# Stored data
-------

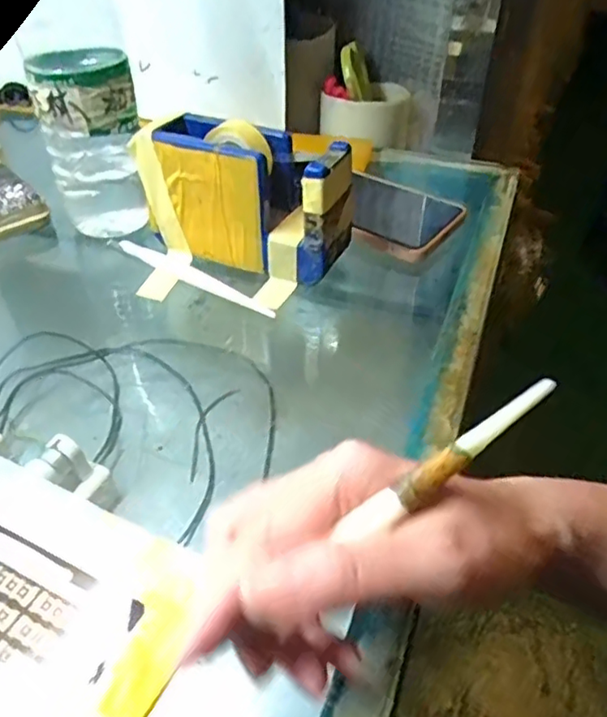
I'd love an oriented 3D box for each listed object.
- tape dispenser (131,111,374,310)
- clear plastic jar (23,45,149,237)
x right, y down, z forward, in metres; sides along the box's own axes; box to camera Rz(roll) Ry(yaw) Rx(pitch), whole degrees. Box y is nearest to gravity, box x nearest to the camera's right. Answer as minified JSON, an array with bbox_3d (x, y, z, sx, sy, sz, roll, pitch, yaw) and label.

-------

# What you will do
Without the pictures, write out the listing exactly as it appears above.

# Response area
I'd love an oriented 3D box for each listed object.
- tape dispenser (131,111,374,310)
- clear plastic jar (23,45,149,237)
x right, y down, z forward, in metres; sides along the box's own axes; box to camera Rz(roll) Ry(yaw) Rx(pitch), whole degrees. Box y is nearest to gravity, box x nearest to the camera's right. Answer as minified JSON, an array with bbox_3d (x, y, z, sx, sy, sz, roll, pitch, yaw) and label.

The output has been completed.